Supplied text =
Gating & Normalization Activations

GLU — Gated Linear Unit

$$\text{GLU}(X, W, V, b, c) = (XW + b) \otimes \sigma(XV + c)$$

GLU splits an input transformation into two halves: a linear component $(XW + b)$ and a gate $\sigma(XV + c)$. The gate, a sigmoid applied to a learned linear projection, controls how much of the linear component flows through.

In practice, a single weight matrix $W \in \mathbb{R}^{d \times 2d}$ projects the input to twice the hidden size, then the output is split in half along the last dimension:

x_proj = self.linear(x)            # shape: (B, 2d)
gate, signal = x_proj.chunk(2, dim=-1)
return signal * torch.sigmoid(gate)  # shape: (B, d)

GLU halves the output dimension — the network must project to $2d$ first. This is why GLU layers have double the parameters of simple linear layers.

Where it's used: Language models (Dauphin et al., 2017); later variants like GeGLU (GELU gate) and SwiGLU (SiLU gate) are used in PaLM, LLaMA, Mistral.

PyTorch:

# nn.GLU splits the last dim in half: output is first_half * sigmoid(second_half)
x = torch.randn(2, 8)         # input: (batch=2, features=8)
glu = nn.GLU(dim=-1)
print(glu(x).shape)           # torch.Size([2, 4])

Instruction = Please name the gate function that SwiGLU uses, according to the text on gating activations.

Record set =
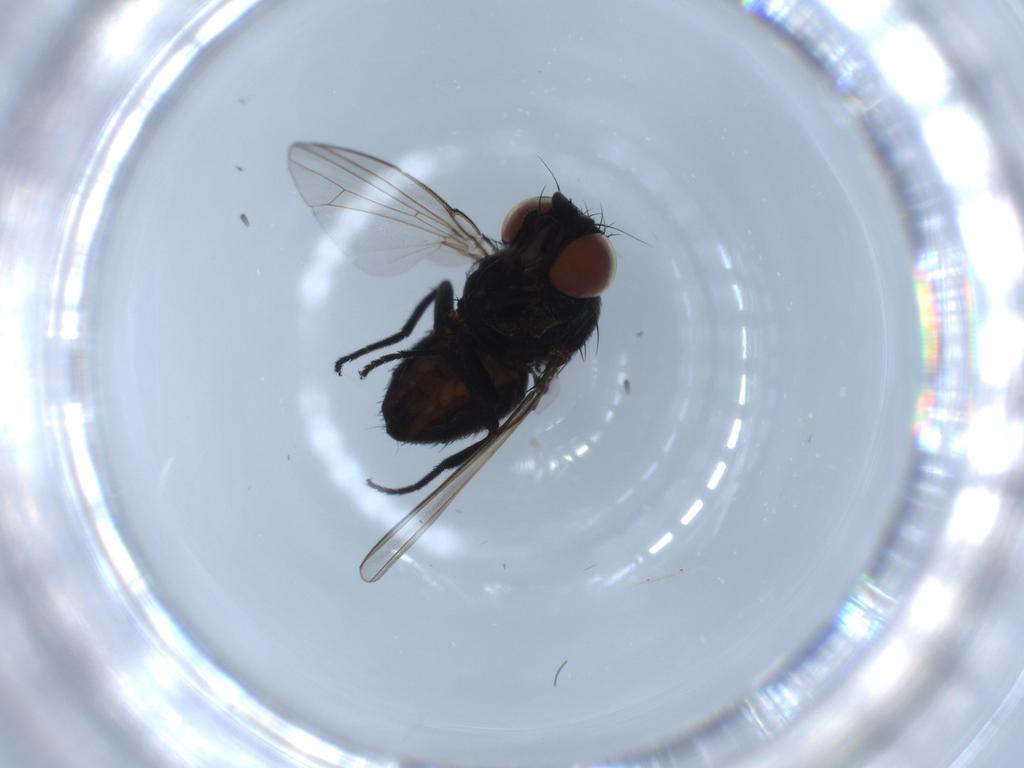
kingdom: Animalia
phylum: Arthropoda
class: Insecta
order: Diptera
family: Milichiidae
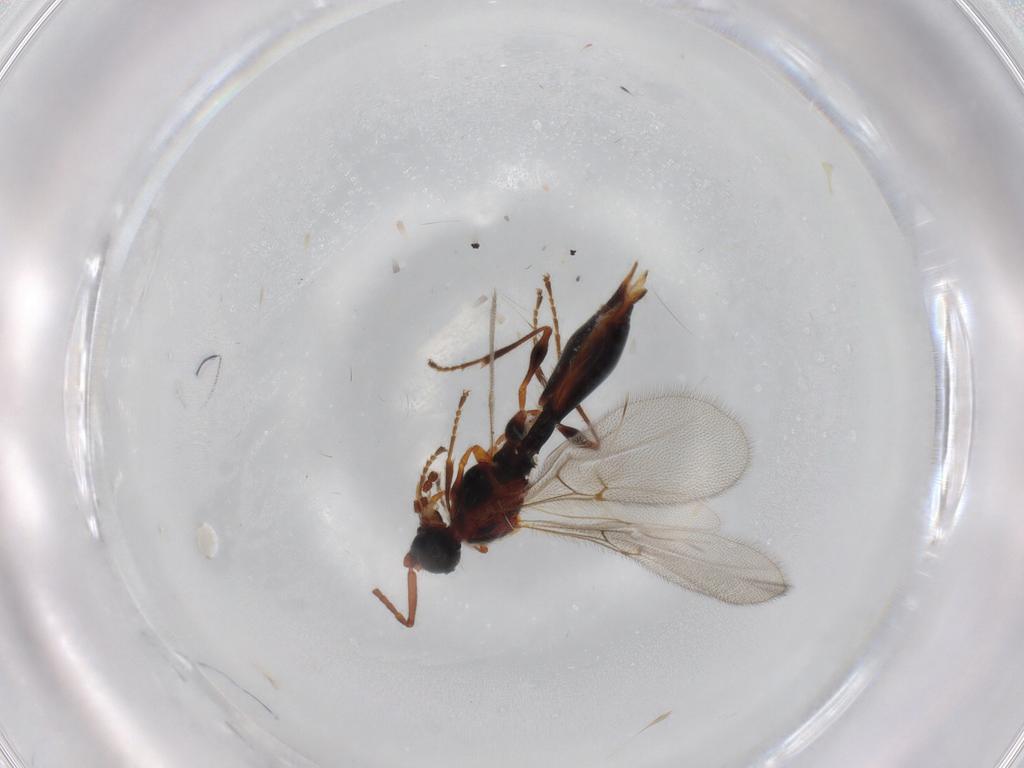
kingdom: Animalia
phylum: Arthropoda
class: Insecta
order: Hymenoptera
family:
* * *
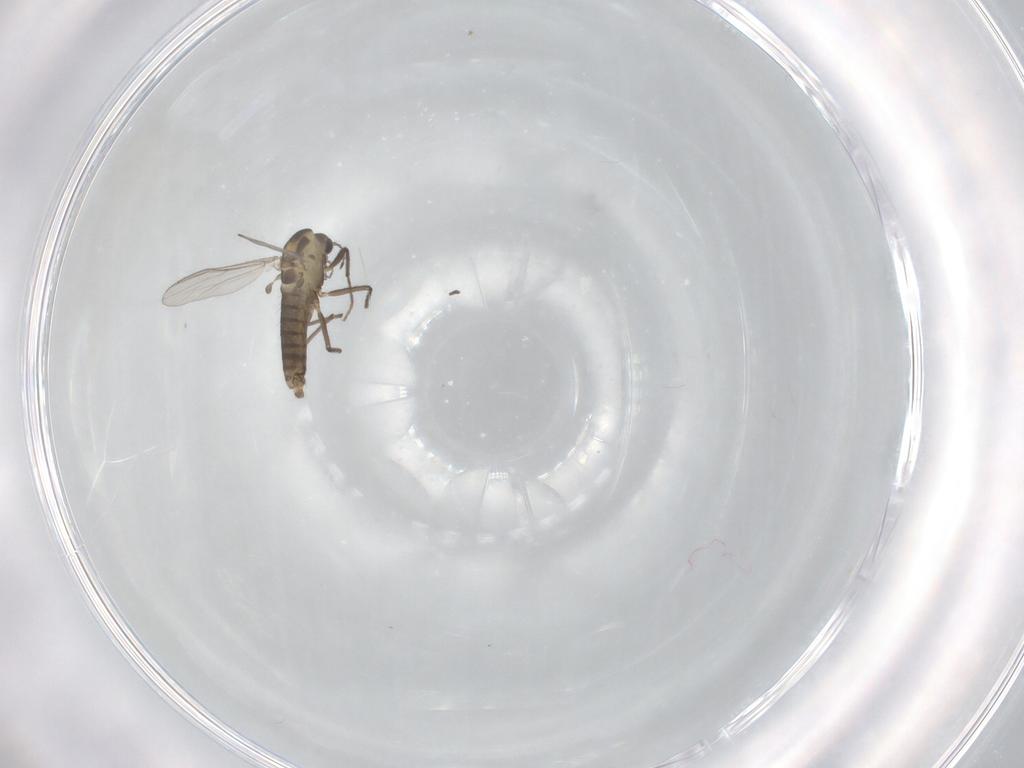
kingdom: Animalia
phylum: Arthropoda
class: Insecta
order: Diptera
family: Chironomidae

The result = SiLU.